The political rivalry in Tehran could have important implications for what happens next in the dispute over Iran's nuclear program, now that the report has likely weakened two of the threats Washington held over Iran _ more U.N. sanctions and the possibility of military action.
In past months, Ahmadinejad has faced a rising challenge from a more moderate camp centered around his top rival, former president Hashemi Rafsanjani. Rafsanjani's allies have increasingly criticized Ahmadinejad for his hard-line positions, saying they are creating enemies for Iran in the West. Ahmadinejad has lashed backed, branding his critics "traitors."
The head of the U.N. atomic watchdog agency said Wednesday that Iran had been "somewhat vindicated" by the U.S. review, and expressed hopes it would give a push to negotiations.
"I see this report as a window of opportunity," Mohamed ElBaradei of the International Atomic Energy Agency said. "It's a window of opportunity because it gives diplomacy a new chance."
Ahmadinejad touted the assessment as a vindication for his refusal to cave in to the West's demands that Iran suspend uranium enrichment and allow a monitoring program to ensure its nuclear facilities aren't used to produce atomic weapons.
He told a crowd of thousands in the western province of Ilam that the U.S. report was a "declaration of victory for the Iranian nation against the world powers over the nuclear issue."
"Thanks to your resistance, a fatal shot was fired at the dreams of ill-wishers, and the truthfulness of the Iranian nation was once again proved by the ill-wishers themselves," Ahmadinejad said, drawing celebratory whistles from the crowd.
The report concluded Iran halted a nuclear weapons design program in late 2003 and said there was no evidence it had resumed.
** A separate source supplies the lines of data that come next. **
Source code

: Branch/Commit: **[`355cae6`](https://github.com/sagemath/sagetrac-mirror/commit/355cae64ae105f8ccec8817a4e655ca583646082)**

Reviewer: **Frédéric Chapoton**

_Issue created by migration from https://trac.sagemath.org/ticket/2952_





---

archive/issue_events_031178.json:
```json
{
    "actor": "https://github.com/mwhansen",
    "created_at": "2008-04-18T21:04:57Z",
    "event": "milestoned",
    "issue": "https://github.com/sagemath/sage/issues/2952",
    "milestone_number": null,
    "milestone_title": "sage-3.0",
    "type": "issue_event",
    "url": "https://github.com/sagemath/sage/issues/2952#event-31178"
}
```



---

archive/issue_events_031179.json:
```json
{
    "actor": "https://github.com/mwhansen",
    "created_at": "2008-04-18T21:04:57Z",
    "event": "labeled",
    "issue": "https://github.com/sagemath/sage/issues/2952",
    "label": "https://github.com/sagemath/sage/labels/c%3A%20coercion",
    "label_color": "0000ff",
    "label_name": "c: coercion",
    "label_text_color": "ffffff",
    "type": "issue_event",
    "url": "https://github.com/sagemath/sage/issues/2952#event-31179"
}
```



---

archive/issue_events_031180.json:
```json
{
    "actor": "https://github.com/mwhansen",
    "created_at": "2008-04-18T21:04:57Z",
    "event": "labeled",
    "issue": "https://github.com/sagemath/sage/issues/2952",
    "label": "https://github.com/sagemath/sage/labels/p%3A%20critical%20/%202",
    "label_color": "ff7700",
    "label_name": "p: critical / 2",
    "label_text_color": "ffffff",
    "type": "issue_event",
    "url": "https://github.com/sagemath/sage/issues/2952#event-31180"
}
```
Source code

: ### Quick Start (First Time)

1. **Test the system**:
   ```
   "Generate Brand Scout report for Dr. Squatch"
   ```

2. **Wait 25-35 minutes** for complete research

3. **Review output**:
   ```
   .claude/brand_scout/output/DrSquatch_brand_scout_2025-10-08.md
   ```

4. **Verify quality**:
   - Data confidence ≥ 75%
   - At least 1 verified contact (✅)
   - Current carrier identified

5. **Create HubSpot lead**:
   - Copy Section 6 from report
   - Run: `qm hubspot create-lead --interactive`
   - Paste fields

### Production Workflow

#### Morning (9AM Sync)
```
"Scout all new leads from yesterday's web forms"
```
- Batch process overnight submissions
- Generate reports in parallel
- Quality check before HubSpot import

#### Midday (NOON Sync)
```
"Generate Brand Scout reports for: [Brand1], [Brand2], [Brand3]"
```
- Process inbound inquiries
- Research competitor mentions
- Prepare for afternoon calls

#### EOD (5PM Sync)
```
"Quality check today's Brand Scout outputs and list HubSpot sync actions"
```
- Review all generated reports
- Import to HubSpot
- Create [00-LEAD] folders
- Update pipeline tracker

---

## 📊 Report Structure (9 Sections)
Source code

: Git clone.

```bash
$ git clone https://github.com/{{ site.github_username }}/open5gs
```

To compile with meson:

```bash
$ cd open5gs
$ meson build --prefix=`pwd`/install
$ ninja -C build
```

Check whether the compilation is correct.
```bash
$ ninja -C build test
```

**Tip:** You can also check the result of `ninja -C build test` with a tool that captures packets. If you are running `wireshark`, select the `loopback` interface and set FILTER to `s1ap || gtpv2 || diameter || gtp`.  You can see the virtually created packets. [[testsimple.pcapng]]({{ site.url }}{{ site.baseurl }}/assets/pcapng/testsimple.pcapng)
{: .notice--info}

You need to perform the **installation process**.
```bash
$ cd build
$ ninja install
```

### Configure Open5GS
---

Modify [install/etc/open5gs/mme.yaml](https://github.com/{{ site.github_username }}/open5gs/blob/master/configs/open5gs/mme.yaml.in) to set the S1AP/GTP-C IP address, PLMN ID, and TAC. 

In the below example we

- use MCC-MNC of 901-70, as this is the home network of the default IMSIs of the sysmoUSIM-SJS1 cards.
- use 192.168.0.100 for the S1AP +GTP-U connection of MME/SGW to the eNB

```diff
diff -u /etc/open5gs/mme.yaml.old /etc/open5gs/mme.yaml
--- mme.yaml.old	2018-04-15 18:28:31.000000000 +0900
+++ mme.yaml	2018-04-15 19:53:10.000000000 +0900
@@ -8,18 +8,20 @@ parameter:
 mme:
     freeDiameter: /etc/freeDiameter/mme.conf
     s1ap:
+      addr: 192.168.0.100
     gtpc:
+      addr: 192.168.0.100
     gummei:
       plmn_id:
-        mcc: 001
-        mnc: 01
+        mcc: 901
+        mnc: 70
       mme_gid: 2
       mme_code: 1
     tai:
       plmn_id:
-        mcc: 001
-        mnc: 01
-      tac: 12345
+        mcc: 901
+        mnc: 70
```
That was a dramatic change from a 2005 assessment saying Iran was actively trying to build a nuclear bomb.
Iran denies ever having a weapons program, saying its nuclear work is aimed at using nuclear reactors to generate electricity.
Tehran has pushed ahead with uranium enrichment despite U.N. Security Council demands it suspend the process, which can be used to produce fuel for nuclear reactors but also material for nuclear warheads.